One thing is for sure, don't get tight down to one language cause it is popular today. Go with whatever make sense for you and your project.

> And Python got popular cause of LLM AI thing.

Not really, Python got popular in 2000s because it was the only sane of the three choices - Perl, Python, TCL. You must be young.

The magic word for Python's fame is Zope, the respective article on Dr. Dobbs, until then I never noticed it.
There has been several other events like that (Django, Pandas and data science..). I don't think Python's popularity can be ascribed to any single event, it just happens to be a language that is reasonably close to pseudocode with an excellently thought-out (I mean best in the industry) standard library. Python is practical, first and foremost. That's why it won, unlike other languages it doesn't really have an ideological agenda.
Zope predates all of those, and slowly as you say people got interested and started using it for other stuff, like being a better Perl.

Python has an agenda as well, Guido has said multiple times it was a language designed for teaching programming, and one of the reasons Zen of Python came early on.

Zope is sooo 2000s! This is the first time ever I see somebody mention the framework I've spent a few years of my life with!
As others have said, python has been popular for about 20 years and niche for another decade before. It's the default non-C of a ton of libraries and frameworks.

Python isn't popular because of LLM's. Python is used for LLM's because it's popular. You can replace LLM in that with dozens of other labels and it's still true.

Before AI, Python was still extremely popular for any sort of data science (possibly because of numpy first, then pandas, but I don't claim any historical knowledge here). And independent to that it was, before the raise of server side JS, one of the most popular server side web languages (probably still is).

Also around the mid '00 it started replacing perl as the unix scripting language of choice.

Saw your comment earlier, soon after you posted it, and was not going to reply, because others had already done so, but on second thought, I decided to reply, because I realised I had something more to add, that others had not mentioned (much):

>And Python got popular cause of LLM AI thing.
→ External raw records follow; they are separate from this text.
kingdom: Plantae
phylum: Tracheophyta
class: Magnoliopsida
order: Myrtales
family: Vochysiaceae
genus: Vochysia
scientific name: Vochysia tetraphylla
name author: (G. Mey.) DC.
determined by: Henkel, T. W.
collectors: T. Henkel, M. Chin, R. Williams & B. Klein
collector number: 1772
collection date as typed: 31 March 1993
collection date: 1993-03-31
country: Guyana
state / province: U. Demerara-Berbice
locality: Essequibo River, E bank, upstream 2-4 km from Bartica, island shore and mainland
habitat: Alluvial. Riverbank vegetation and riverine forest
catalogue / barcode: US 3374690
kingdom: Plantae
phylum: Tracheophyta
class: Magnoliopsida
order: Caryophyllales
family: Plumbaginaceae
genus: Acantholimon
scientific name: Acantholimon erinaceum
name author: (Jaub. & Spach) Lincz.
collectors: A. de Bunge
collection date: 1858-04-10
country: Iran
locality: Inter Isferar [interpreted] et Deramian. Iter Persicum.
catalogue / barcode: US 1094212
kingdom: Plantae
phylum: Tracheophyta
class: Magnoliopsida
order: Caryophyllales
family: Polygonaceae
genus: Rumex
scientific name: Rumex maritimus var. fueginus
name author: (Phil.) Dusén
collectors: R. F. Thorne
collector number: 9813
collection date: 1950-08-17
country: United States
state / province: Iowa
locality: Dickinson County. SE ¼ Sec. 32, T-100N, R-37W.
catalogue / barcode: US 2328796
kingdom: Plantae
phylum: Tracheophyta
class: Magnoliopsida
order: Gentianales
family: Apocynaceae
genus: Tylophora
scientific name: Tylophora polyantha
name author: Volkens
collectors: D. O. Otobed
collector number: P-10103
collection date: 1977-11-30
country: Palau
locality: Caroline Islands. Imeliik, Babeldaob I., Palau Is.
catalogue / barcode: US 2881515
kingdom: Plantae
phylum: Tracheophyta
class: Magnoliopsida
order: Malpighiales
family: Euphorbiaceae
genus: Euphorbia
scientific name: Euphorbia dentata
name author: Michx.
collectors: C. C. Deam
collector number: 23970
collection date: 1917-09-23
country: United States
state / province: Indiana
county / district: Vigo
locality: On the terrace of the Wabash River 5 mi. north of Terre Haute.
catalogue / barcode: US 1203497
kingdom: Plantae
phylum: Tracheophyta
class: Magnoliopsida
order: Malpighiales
Python got wildly, maybe exponentially more popular because of LLM AI thing (sic), but only in the last few years.

There, fixed that for you.

Much before that, Python was already quite popular for a long time (although it was slow to take off initially), and was used in a lot of areas, including web dev - Django (Disqus, Instagram?), Flask, TurboGears, Pyramid, Tornado (FriendFeed), Zope, Plone, and many more web frameworks, and apps built on them, PDF generation (ReportLab, more), scientific programming (Numeric, NumPy, SciPy, more), data science, ActiveState, system administration (e.g. on some Linuxes, at least Ubuntu, IIRC), and even GUI app development (PyQt, Tkinter, wxPython). I read somewhere, quite a while back, that the Dropbox GUI clients on both windows and Linux, maybe on Mac OS too, were written using Python and wxPython.

Google some of those project names, and see the start dates of those projects. That will give you a clue about how long it has been in use.

Google was using Python a lot from many years back, on the front end of its web properties, apart from other uses that I would not know about.

And tons of startups and corporates used Python from long back, and still do.

I know some of these things, because I have worked with Python from a long time, starting with v1.5, with light use, and with heavier use from v2.0 or so.